|Michael W. Chapman reports that since the large earthquake and tsunami causing the nuclear reactor meltdown in Japan on March 11, 2011, there have been no deaths directly caused by the radiation leak from the nuclear plant in Fukushima, which is located on the northeast side of Japan. The latest update (in April) by the World Nuclear Association on the Fukushima disaster states that there have been no deaths or cases of radiation sickness from the nuclear accident.|
Also, Jaya Mohan, information officer for the U.S. Scientific Committee on the Effects of Atomic Radiation (UNSCEAR), said that no deaths directly caused by radiation exposure after the accident at the Fukushima-Daiichi nuclear power plant have been reported. That conclusion corresponds with what the International Atomic Energy Agency (IAEA) reported in August 2015, and what UNSCEAR confirmed in 2013 and projected for the future.
In its 2015 report, the The Fukushima Daiichi Accident, the IAEA stated, No early radiation induced health effects were observed among workers or members of the public that could be attributed to the accident.
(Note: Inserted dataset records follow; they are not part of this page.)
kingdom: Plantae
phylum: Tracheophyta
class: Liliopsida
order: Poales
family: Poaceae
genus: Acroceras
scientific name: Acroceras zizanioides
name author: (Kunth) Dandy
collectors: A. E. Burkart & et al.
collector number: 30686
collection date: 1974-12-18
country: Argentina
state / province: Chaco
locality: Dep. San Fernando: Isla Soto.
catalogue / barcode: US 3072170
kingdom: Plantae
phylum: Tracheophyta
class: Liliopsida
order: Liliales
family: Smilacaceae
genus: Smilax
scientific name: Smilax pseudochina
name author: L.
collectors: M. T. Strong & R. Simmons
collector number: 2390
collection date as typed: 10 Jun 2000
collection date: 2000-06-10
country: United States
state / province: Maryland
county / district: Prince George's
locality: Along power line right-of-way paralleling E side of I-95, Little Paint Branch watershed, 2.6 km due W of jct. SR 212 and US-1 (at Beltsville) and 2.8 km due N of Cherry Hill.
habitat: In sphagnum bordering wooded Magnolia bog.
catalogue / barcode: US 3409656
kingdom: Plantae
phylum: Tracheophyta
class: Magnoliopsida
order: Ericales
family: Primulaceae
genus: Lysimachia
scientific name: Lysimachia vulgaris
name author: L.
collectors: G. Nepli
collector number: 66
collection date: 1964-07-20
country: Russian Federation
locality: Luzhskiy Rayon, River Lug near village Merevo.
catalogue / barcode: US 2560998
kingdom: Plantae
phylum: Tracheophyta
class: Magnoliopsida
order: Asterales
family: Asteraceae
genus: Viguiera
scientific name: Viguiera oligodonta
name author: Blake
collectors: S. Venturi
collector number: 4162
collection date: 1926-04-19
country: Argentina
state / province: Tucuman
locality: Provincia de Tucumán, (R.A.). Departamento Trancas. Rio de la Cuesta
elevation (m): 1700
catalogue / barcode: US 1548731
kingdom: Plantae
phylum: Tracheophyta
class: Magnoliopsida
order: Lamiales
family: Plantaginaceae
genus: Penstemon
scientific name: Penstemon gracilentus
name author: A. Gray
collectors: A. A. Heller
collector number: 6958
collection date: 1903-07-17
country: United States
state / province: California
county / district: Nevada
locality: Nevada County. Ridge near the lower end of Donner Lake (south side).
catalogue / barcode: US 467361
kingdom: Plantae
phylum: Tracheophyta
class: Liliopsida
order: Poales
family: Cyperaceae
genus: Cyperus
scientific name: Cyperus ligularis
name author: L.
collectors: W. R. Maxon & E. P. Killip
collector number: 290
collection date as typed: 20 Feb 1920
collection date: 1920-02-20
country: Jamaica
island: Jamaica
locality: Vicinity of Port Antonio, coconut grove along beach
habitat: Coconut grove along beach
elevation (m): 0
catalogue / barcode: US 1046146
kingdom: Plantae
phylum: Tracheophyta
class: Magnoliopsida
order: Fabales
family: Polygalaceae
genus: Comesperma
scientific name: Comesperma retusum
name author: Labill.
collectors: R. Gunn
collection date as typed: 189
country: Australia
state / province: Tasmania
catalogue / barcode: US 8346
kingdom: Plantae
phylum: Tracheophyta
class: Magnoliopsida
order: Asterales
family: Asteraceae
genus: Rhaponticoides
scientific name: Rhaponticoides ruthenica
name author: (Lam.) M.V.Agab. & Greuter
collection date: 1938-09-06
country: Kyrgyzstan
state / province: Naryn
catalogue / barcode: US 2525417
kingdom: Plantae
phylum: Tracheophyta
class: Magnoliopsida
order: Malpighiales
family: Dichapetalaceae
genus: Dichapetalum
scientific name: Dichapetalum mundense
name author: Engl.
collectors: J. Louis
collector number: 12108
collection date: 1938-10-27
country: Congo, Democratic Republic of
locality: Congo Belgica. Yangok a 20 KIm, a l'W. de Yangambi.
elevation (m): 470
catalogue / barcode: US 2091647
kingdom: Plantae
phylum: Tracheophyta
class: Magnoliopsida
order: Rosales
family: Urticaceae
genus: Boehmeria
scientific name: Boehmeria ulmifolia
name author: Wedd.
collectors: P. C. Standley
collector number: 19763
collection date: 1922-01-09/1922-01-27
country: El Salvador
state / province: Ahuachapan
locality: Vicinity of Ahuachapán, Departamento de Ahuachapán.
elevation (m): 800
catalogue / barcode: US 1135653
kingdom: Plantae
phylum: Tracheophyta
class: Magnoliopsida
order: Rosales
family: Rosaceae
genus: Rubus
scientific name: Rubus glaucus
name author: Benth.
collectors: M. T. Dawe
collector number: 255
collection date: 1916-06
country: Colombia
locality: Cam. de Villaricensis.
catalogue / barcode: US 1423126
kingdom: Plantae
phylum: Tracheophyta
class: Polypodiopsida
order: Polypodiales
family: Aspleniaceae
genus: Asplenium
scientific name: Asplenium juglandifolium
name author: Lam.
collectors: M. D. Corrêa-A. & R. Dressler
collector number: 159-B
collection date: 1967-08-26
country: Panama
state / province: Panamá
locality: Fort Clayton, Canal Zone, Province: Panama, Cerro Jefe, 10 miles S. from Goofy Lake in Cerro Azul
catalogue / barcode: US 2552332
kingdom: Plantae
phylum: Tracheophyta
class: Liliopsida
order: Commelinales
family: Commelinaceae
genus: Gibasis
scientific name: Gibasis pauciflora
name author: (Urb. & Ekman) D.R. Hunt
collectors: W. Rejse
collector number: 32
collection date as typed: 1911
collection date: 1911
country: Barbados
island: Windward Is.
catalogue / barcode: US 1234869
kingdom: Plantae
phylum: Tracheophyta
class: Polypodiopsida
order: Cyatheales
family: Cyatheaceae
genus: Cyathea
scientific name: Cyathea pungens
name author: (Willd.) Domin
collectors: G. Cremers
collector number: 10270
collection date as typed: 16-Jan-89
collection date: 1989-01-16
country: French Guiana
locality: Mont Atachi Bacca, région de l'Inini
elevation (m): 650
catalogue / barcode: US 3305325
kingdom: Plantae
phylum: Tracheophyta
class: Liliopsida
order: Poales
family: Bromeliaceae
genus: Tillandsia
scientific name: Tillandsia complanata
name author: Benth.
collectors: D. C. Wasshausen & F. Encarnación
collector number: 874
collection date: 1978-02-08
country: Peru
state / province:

The IAEA noted that the latency time for late radiation health effects can be decades, but said given the low levels of doses reported among members of the public, the conclusions of this report are in agreement with those of the UNSCEAR to the U.N. General Assembly.
The UNSCEAR reported in May 2013, two years after the Fukushima accident, that radiation exposure following the nuclear accident at Fukushima-Daiichi did not cause any immediate health effects. It is unlikely to be able to attribute any health effects in the future among the general public and the vast majority of workers.
No radiation-related deaths or acute effects have been observed among nearly 25,000 workers (including TEPCO employees and contractors) involved at the accident site, reported the UNSCEAR.
The earthquake in 2011, triggered a massive tsunami killing about 19,000 people.